In Axler's Linear Algebra Done Right, there is this theorem. (3.5)
Suppose $v_1. . . v_n $ is a basis of $V$ and $w_ , . . . w_n \in W$. Then there exists
a unique linear map $T: V \rightarrow W$ such that
$$T (v_j) = w_j$$
for each $j\in 1, . . . , n $.
I understood the first part of the proof proving existence of such a transformation, but didn't understand the uniqueness part of the proof.
To prove uniqueness, now suppose that $T \in \cal L $$(L,V)$;and that $T( v_j)= w_j$ for each $j\in 1, . . . , n $.
Let $c_1,. . . ,c_n \in F$.
The homogeneity of $T$ implies that
$T(c_j v_j) = c_jw_j$ for each $j\in 1, . . . , n $.The additivity of T now implies that
$T(c_1v_1 + . . . + c_nv_n) = c_1w_1 + . . . + c_nw_n$.Thus $T$ is uniquely determined on span($v_1, . . . ,v_n$) by the equation above.

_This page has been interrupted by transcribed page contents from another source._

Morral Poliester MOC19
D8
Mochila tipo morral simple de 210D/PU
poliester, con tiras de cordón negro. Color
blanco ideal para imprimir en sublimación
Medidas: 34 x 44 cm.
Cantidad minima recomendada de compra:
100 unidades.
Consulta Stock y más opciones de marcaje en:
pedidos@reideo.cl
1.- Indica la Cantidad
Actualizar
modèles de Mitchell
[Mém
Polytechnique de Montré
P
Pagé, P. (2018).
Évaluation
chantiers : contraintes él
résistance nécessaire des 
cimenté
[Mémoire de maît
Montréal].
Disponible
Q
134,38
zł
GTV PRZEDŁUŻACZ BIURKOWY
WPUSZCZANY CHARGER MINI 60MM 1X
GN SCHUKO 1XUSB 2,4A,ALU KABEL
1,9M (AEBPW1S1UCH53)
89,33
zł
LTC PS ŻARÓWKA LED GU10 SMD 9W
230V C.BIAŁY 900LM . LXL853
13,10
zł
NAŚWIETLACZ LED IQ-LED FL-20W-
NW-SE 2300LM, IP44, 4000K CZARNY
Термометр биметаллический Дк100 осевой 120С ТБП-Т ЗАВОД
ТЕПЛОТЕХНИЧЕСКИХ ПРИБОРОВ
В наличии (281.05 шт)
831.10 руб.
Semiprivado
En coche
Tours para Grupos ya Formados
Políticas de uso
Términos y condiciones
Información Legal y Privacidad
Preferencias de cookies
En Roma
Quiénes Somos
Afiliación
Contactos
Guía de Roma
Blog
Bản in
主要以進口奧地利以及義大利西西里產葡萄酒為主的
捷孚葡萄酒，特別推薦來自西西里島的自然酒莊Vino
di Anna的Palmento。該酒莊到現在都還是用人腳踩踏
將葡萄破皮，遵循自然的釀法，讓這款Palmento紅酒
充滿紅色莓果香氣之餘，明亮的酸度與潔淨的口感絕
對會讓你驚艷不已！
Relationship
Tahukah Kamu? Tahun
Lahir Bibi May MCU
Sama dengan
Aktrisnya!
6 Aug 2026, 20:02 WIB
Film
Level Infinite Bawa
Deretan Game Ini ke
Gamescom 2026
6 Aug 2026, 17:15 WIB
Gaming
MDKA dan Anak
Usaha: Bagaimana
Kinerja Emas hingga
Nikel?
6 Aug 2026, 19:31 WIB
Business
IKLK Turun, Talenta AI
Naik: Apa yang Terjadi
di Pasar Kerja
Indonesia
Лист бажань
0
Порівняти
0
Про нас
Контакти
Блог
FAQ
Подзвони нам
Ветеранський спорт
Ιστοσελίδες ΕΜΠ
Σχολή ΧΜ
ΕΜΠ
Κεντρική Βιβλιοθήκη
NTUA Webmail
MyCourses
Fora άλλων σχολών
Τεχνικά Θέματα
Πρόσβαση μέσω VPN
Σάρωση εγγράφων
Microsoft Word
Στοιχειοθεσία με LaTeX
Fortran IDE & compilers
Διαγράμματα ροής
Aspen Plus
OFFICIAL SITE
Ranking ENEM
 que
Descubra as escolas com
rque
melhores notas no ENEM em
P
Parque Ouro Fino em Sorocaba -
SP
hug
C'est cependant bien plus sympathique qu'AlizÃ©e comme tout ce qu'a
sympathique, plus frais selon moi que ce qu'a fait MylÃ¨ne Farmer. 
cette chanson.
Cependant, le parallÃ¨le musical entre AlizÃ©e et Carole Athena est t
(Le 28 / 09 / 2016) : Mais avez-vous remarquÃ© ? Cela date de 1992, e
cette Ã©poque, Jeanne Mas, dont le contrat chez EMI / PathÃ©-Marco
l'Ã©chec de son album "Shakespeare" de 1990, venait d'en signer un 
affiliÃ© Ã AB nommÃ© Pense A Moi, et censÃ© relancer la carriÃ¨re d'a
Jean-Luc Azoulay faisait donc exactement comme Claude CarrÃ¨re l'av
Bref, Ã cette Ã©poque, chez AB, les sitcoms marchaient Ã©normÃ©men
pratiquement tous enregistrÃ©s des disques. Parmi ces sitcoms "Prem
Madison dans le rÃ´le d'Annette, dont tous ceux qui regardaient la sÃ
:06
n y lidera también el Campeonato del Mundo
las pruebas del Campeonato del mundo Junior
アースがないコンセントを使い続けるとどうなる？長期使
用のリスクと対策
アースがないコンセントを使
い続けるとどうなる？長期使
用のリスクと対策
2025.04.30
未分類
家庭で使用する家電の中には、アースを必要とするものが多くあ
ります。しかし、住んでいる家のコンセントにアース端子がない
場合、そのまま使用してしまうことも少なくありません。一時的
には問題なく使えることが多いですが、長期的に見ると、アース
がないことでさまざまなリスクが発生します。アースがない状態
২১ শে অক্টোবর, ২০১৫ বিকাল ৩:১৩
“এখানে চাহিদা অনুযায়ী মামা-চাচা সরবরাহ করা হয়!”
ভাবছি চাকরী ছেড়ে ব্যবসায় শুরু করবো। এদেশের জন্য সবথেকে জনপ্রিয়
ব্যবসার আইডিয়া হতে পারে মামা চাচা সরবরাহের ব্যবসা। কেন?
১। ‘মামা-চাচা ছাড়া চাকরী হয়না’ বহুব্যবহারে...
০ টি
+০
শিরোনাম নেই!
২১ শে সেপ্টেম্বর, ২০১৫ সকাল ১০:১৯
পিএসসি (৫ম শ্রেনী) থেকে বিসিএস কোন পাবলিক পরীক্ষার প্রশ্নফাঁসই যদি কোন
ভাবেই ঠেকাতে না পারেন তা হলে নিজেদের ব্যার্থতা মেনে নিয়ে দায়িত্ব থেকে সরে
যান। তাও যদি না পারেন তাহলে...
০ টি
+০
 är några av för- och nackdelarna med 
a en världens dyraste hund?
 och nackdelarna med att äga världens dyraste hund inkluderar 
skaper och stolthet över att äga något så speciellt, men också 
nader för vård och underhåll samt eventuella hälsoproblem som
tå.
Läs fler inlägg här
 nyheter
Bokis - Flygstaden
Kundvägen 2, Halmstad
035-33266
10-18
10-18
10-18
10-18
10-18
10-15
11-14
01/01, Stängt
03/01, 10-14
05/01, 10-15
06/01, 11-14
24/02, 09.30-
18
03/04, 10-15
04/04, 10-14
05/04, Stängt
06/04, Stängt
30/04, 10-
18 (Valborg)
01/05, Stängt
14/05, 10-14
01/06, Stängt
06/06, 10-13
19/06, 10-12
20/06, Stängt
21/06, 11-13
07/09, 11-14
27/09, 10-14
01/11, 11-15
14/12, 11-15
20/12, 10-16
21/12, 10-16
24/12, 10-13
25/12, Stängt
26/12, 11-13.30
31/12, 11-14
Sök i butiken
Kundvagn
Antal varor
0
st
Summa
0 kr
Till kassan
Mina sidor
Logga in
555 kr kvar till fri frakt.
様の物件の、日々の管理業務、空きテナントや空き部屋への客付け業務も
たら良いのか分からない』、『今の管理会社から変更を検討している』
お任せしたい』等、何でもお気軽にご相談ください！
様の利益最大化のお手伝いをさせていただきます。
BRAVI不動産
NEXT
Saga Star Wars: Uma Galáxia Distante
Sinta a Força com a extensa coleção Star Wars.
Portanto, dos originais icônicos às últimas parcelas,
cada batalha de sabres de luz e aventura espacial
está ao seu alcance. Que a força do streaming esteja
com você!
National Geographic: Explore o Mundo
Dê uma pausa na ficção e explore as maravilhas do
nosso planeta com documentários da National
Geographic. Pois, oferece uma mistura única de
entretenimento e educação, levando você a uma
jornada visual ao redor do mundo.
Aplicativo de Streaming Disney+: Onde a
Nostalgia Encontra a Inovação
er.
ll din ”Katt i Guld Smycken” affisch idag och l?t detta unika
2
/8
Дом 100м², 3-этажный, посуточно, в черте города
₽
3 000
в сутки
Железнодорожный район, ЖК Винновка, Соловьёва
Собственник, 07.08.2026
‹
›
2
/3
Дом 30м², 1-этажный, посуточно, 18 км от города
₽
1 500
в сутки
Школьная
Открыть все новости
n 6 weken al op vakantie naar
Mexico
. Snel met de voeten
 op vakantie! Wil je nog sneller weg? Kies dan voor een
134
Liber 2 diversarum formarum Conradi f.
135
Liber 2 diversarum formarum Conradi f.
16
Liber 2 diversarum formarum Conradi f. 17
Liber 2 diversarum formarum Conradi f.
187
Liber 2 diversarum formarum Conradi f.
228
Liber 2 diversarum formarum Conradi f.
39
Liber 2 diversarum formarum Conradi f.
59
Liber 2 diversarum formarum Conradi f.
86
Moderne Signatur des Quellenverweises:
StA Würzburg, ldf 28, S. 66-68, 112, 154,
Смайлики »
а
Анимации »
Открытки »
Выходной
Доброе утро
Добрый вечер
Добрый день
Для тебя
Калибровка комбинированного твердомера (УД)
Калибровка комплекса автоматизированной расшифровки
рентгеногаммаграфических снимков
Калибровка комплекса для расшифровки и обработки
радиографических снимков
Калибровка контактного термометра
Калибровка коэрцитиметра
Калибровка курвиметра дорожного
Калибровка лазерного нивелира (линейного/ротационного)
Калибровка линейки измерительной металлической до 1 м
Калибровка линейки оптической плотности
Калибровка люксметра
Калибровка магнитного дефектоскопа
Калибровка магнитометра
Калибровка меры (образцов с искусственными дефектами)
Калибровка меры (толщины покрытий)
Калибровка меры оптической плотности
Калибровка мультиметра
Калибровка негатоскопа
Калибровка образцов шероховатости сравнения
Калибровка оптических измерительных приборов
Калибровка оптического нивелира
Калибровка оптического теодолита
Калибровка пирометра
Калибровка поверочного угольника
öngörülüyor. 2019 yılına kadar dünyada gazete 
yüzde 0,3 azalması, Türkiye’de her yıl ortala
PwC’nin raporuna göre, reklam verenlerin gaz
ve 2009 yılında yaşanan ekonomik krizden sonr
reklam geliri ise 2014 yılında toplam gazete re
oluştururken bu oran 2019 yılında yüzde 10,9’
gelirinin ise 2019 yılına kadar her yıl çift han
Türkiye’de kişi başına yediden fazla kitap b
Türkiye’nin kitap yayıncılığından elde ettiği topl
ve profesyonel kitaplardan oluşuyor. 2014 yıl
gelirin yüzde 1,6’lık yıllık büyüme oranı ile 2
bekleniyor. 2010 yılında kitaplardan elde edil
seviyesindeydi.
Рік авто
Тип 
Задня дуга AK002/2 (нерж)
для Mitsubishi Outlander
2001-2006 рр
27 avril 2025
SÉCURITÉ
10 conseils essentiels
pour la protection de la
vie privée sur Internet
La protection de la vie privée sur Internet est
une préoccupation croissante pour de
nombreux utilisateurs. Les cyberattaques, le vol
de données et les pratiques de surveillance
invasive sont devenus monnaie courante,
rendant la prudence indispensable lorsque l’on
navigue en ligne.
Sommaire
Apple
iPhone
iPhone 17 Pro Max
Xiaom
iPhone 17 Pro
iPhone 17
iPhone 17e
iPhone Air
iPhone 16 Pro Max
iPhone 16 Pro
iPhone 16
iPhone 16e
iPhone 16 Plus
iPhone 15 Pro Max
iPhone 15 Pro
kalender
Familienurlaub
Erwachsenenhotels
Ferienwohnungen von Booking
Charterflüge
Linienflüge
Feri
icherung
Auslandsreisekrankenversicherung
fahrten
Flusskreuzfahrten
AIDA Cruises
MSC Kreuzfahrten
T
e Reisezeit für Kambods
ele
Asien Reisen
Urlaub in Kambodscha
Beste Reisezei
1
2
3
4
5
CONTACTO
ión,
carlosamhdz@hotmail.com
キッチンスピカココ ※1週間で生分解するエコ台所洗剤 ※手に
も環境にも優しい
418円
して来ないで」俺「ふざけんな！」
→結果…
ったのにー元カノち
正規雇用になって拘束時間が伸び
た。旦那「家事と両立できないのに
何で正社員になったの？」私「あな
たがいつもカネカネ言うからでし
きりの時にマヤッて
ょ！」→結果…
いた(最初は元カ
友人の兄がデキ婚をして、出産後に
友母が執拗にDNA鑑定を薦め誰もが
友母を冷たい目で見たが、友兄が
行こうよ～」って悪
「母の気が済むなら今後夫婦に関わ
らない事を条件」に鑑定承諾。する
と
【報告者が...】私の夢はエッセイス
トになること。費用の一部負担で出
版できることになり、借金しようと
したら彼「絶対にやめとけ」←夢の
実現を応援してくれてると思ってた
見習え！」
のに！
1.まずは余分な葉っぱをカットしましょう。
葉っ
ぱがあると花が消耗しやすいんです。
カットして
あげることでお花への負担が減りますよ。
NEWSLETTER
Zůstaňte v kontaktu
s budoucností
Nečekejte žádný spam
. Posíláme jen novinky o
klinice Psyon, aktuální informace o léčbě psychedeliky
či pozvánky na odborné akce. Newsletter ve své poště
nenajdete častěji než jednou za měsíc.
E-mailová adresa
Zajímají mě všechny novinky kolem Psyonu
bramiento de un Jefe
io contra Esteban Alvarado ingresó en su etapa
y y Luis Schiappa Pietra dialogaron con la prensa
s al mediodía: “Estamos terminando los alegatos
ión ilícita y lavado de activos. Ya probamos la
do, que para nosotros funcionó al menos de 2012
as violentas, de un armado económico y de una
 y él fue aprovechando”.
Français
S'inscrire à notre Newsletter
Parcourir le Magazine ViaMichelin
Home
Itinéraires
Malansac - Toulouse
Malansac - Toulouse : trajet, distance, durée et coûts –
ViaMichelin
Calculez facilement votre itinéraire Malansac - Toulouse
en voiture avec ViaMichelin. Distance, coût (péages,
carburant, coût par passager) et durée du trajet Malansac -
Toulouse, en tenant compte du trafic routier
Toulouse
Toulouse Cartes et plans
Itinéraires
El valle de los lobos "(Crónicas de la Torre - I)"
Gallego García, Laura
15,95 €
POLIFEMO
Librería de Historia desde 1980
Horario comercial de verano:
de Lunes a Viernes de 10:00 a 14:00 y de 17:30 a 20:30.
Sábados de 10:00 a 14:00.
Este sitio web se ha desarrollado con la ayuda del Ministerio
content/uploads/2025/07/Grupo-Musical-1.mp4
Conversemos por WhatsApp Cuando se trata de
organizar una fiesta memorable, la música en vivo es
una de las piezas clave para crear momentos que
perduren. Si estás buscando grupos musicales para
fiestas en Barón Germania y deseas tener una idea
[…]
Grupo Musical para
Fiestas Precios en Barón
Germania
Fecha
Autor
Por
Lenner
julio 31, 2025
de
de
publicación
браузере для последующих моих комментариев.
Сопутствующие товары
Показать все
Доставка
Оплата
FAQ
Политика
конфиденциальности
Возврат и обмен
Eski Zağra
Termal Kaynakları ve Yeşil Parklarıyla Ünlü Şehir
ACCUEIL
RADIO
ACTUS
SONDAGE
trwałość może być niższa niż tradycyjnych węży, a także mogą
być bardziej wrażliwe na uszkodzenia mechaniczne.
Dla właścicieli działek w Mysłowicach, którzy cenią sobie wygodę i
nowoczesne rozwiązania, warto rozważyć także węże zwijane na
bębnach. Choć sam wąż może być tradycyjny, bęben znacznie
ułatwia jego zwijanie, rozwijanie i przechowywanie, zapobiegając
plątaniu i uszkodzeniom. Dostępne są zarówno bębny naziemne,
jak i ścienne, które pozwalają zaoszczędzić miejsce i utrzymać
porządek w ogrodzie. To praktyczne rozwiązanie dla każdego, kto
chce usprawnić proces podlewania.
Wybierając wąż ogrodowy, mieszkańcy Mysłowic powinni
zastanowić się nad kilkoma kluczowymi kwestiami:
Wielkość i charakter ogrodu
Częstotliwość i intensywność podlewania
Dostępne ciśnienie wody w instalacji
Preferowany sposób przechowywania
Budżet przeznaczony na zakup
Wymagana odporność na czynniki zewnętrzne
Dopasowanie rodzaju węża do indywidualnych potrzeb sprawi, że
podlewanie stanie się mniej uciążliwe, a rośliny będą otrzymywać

Because $v_1, . . . v_n$ is a basis of $V$, this implies that $T$ is uniquely determined
on $V$.
How does "equation above" show that $T$ is uniquely determined on span($v_1, . . . ,v_n$)?
Is it because there is one way to get each of the basis vectors using the equation? How do we know there isn't another transformation that will work?
Best Answer
By the way, the proof given above does indeed show that $T$ is unique. Perhaps a different phrasing of the argument might help you understand the uniqueness.
You said you understood the existence part, so ok let $T: V \to W$ be the linear map you constructed, which satisfies $T(v_j) = w_j$ for all $j \in \{1, \dots, n\}$. Suppose now that there is a linear map $S: V \to W$ such that $S(v_j) = w_j$ for all $j \in \{1, \dots, n\}$. We have to show that $T=S$; i.e we have to show that for every $x \in V$, $T(x) = S(x)$.
To prove this, pick any $x \in V$. Since $\{v_1, \dots, v_n\}$ is a basis for $V$, there exist (unique) scalars $c_1, \dots, c_n \in F$ such that \begin{align} x = \sum_{i=1}^n c_iv_i \tag{*} \end{align} Now, we perform a simple computation: \begin{align} T(x) &= T\left( \sum_{i=1}^n c_iv_i \right) \tag{by (*)} \\ &= \sum_{i=1}^n c_i T(v_i) \tag{$T$ is linear by construction} \\ &= \sum_{i=1}^n c_i w_i \tag{by definition of $T$} \\ &= \sum_{i=1}^n c_i S(v_i) \tag{by assumption on $S$} \\ &= S\left( \sum_{i=1}^n c_i v_i \right) \tag{$S$ linear by assumption} \\ &= S(x) \tag{by (*)} \end{align} So we have shown that for every $x \in V$, $T(x) = S(x)$. Hence, $T=S$, proving uniqueness of the original $T$ you constructed.
This result is often stated as "a linear transformation is specified by its values on a basis" or something to that effect.